SRA-shooting
- Highest governing body: International Military Shooting Federation
- Nicknames: SRA
- Developed: 1980s–1990s, Finland

Characteristics
- Contact: No
- Type: Action shooting
- Equipment: Rifle, pistol, shotgun, sniper rifle

Presence
- Country or region: Mainly Finland
- Olympic: No
- World Championships: No
- Paralympic: No
- World Games: No

= SRA-shooting =

Shooting sport based around military scenarios

SRA-shooting (Sovellettu Reserviläisammunta, lit. 'applied reservist shooting') is an action shooting sport focused on weapons skills useful for military reservists. SRA competitors shoot stages formulated around imaginary combat situations that require firing on multiple targets, movement and magazine changes, thus emulating weapons handling skills required in military scenarios. The stages are non-standardized and can be themed around, for example, clearing a room or manning a checkpoint. The stages can also include non-shooting elements such as evacuating simulated wounded persons. The scoring emphasizes speed and accuracy.

The weapons used in SRA are (usually semi-automatic) rifle, pistol, shotgun, and sniper rifle, with a focus on the rifle and to a lesser degree on the pistol. Military gear is either allowed or required depending on the class a participant competes in. As of 2025, competitors in the TST class are required to wear a minimum of 12 kg of gear, including a chest rig, a flak jacket or a plate carrier, a helmet, military-style clothing, a first aid kit, a knife, and at least one 1 litre of water.

Depending on the source, the sport was developed in Finland either in the 1980s or the 1990s, but surged in popularity following the 2022 Russian invasion of Ukraine with the number of Finnish hobbyists doubling from 2017 to 2024. As of August 2025, the number of registered SRA shooters in Finland was approximately 15 000, with a further 4000 shooters in Sweden and 1000 in Estonia. According to the Finnish Reservist Sports Federation, the sport's raise in popularity in Finland is limited by the federation's ability to provide safety courses and shooting tests required from newcomers and the limited number of shooting ranges suitable for the sport.

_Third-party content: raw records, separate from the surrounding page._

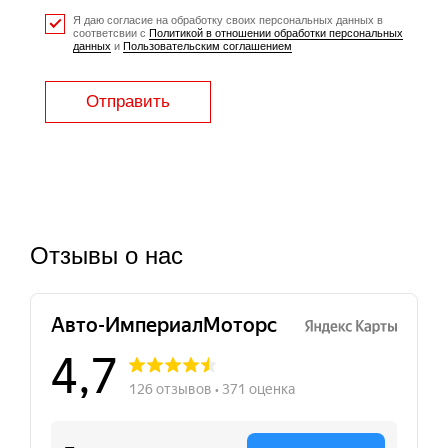
Я даю согласие на обработку своих персональных данных в
соответсвии с
Политикой в отношении обработки персональных
данных
и
Пользовательским соглашением
Отправить
Отзывы о нас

The rules of the sport are regulated by the International Military Shooting Federation. The federation was founded in November 2023 by the Finnish Reservist Sports Federation, the Finnish Reservists' Association, the Finnish Reserve Officers' Federation and the Defence Guilds' Federation of Finland. In Finland, individuals participate in the sport through reservists' or national defence associations, but participation does not require being an actual military reservist.

In addition to Finland, the sport is also practiced in Estonia, Sweden, Ukraine and Switzerland. A similar sport called Tillämpat tjänsteskytte (TTS) is also practiced in Sweden, with changes to align the rules with Swedish Army regulations.